Let’s say, for example, you’ve created a special recipe for a unique jam that everyone in your neighbourhood loves. You can get busy and produce perhaps 1000 jars of jam per month, which earns you enough to continue making 1000 jars of product while supporting yourself, and while eventually being able to afford increasing your production slowly over time by being able to expand your operation by reinvesting into it. You can slowly add to equipment and materials and hire assistance on both a production level to increase output volume and a professional level to expand market presence.
Let’s say that your success allows you to create a one-million-dollar per year business after 10 years of effort. If you had the capitalization required to purchase all your equipment, staffing, and professional assistance up front, you could easily achieve that one-million-dollar per year revenue level within half the time.
This is how massive franchises grow from small mom-and-pop operations into national chains within a few years. Capitalization is everything in building a successful enterprise. If one has no capitalization, then time is everything to them. Time is money.
Without the wealth to propel a business into respectable success as defined by a capitalist marketplace, one still has to work hard on one’s dream to achieve it. People are not discouraged from working while collecting enough to live on in a UBI program. The opposite is true. They are free to pursue their dreams and benefit from the sweat of their brow without having to sacrifice their lives feeding a parasite that views them as disposable commodities.

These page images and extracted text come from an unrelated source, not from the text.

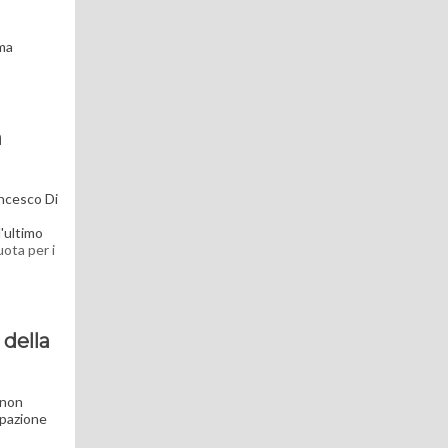
rma
a
ancesco Di
l'ultimo
uota per i
 della
 non
upazione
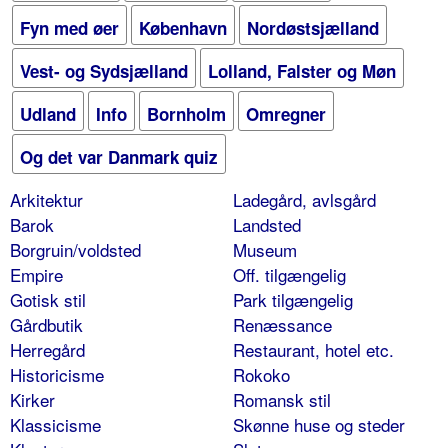
Fyn med øer
København
Nordøstsjælland
Vest- og Sydsjælland
Lolland, Falster og Møn
Udland
Info
Bornholm
Omregner
Og det var Danmark quiz
Arkitektur
Ladegård, avlsgård
Barok
Landsted
Borgruin/voldsted
Museum
Empire
Off. tilgængelig
Gotisk stil
Park tilgængelig
Gårdbutik
Renæssance
Herregård
Restaurant, hotel etc.
Historicisme
Rokoko
Kirker
Romansk stil
Klassicisme
Skønne huse og steder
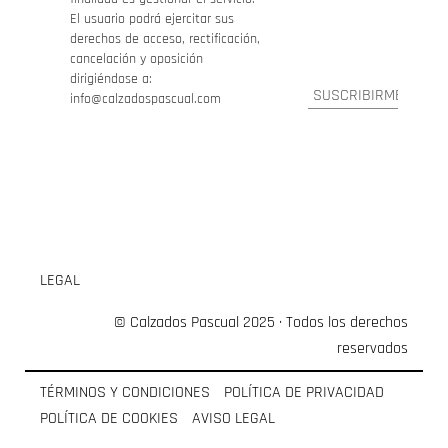
El usuario podrá ejercitar sus
derechos de acceso, rectificación,
cancelación y oposición
dirigiéndose a:
info@calzadospascual.com
LEGAL
© Calzados Pascual 2025 · Todos los derechos
reservados
TÉRMINOS Y CONDICIONES
POLÍTICA DE PRIVACIDAD
POLÍTICA DE COOKIES
AVISO LEGAL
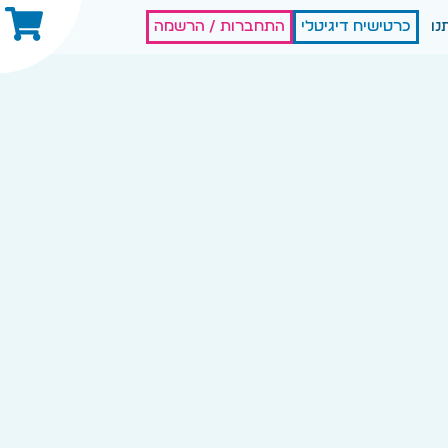
נו
כרטישיח דיגיטלי
התחברות / הרשמה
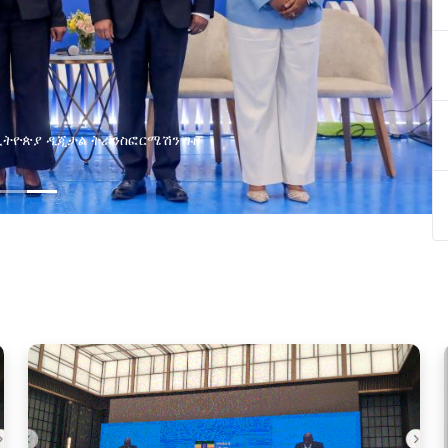
የልማት አጋሮች በአባልነት የየያዘ የኢኖቬሽን፣የዲጅታል 
የኢንፎርሜሽን ቴክኖሎጂ የጋራ ግብረሃይል ተቋ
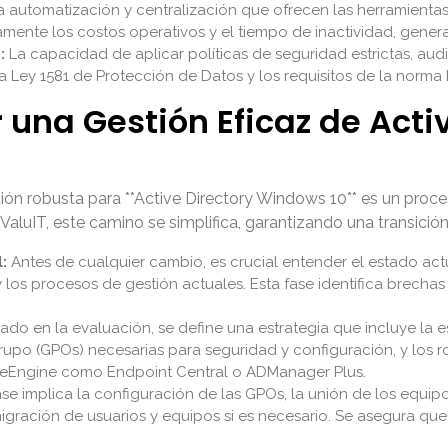
 automatización y centralización que ofrecen las herramienta
amente los costos operativos y el tiempo de inactividad, gener
:
La capacidad de aplicar políticas de seguridad estrictas, aud
 Ley 1581 de Protección de Datos y los requisitos de la norma 
na Gestión Eficaz de Activ
ón robusta para **Active Directory Windows 10** es un proces
luIT, este camino se simplifica, garantizando una transición
:
Antes de cualquier cambio, es crucial entender el estado actu
 los procesos de gestión actuales. Esta fase identifica brecha
do en la evaluación, se define una estrategia que incluye la 
rupo (GPOs) necesarias para seguridad y configuración, y los ro
geEngine como Endpoint Central o ADManager Plus.
ase implica la configuración de las GPOs, la unión de los equi
gración de usuarios y equipos si es necesario. Se asegura que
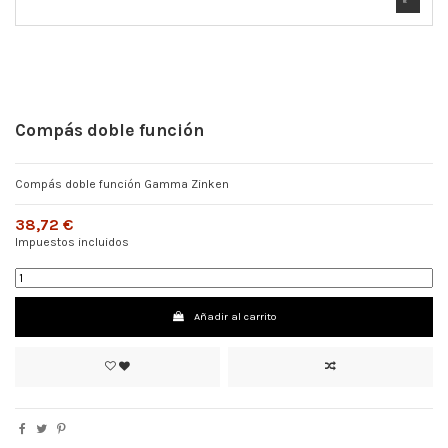
Compás doble función
Compás doble función Gamma Zinken
38,72 €
Impuestos incluidos
Añadir al carrito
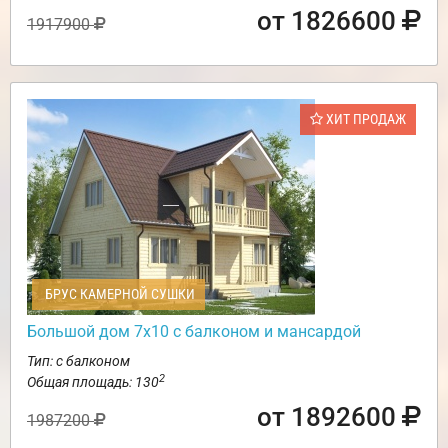
от 1826600
1917900
ХИТ ПРОДАЖ
БРУС КАМЕРНОЙ СУШКИ
Большой дом 7х10 с балконом и мансардой
Тип: с балконом
2
Общая площадь: 130
от 1892600
1987200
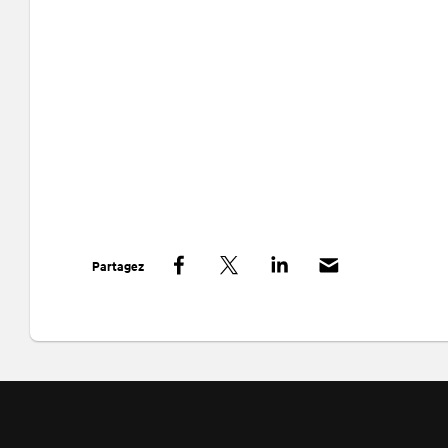
Partagez
Facebook
Twitter
LinkedIn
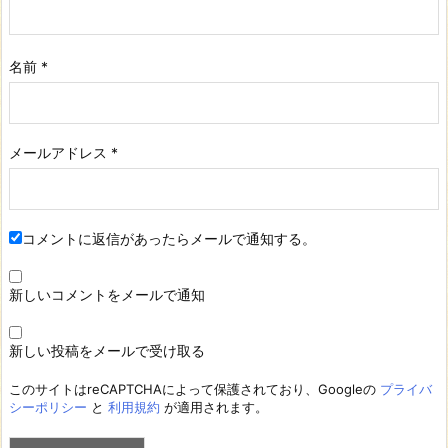
名前
*
メールアドレス
*
コメントに返信があったらメールで通知する。
新しいコメントをメールで通知
新しい投稿をメールで受け取る
このサイトはreCAPTCHAによって保護されており、Googleの
プライバ
シーポリシー
と
利用規約
が適用されます。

People have a far greater incentive to work for themselves than they ever could working for an abusive employer.
That’s the lesson the one percent teach us about humanity.
Only misanthropic cynics believe human beings become slugs when they’re given enough money to choose not to submit themselves to making other people rich at the cost of their life satisfaction.
People don’t need to be whipped to work. Anyone with experience working with volunteers understands what it means to dedicate time and energy toward causes which matter, and the fact is that not all things which matter involve acquiring vast stores of material wealth.
Life satisfaction is worth far more than money.

The best and only way to achieve life satisfaction is to focus one’s time and energy on doing what they love and applying themselves to produce outcomes they can be proud of. Rarely does that satisfaction get defined by money… and certainly not by those in society whom we recognize as psychologically healthy individuals whom we respect and admire as human beings.
We have learned and continue to realize that those among us who worship wealth acquisition above basic human decency are the most broken and villainous threats to our social stability and progress.
People often blame money as the root of all evil, but that’s not the case; the love of money is above all else.
UBI is the freedom to pursue our higher human aspirations, not an excuse to become lazy.
If having money made people lazy, we would not now have centibillionaires walking among us in a psychotic competition to become the world’s first trillionaire.